Immunosuppressive effects of glycosylation inhibiting factor on the IgE and IgG antibody response

1986 
Glycosylation inhibiting factor (GIF) was purified from culture filtrates of a T cell hybridoma, 23A4, by affinity chromatography on anti-lipomodulin Sepharose. The factor exhibited phospholipase inhibitory activity upon dephosphorylation. Immunization of BDF1 mice with aluminum hydroxide gel (alum)-absorbed dinitrophenyl derivatives of ovalbumin (DNP-OA) resulted in persistent IgE and IgG antibody formation.
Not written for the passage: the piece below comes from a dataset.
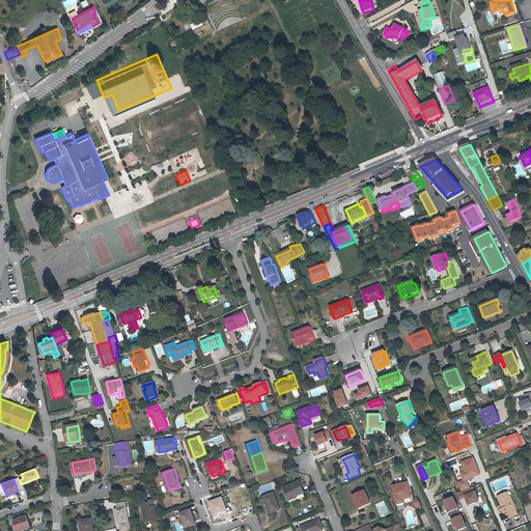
[(297,495),(304,492),(300,482),(285,487),(290,501),(298,498),(298,496),(297,495)]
However, repeated injections of the affinity-purified GIF into the DNP-OA-primed mice beginning on the day of priming prevented the primary anti-hapten antibody responses of both the IgE and the IgG1 isotypes. Treatment with GIF also diminished on-going IgE antibody formation in the DNP-OA-primed mice. The treatment changed the nature of IgE-binding factors formed by BDF1 spleen cells. Incubation of spleen cells from OA + alum-primed mice with OA resulted in the formation of IgE-potentiating factor, whereas spleen cells of OA-primed, GIF-treated mice formed IgE-suppressive factor upon antigenic stimulation. It was also found that Lyt-2+ T cells in the OA-primed, GIF-treated mouse spleen cells released GIF, which had affinity for OA and bore I-Jb determinant(s). Transfer of a Lyt-1+ cell-depleted fraction of the OA-primed, GIF-treated mouse spleen cells into naive syngeneic animals resulted in suppression of the primary anti-DNP IgE antibody response of the recipients to alum-absorbed DNP-OA, but failed to affect the anti-DNP antibody response to DNP-keyhole limpet hemocyanin. The results indicate that GIF treatment during the primary response to OA facilitated the generation of antigen-specific suppressor T cells.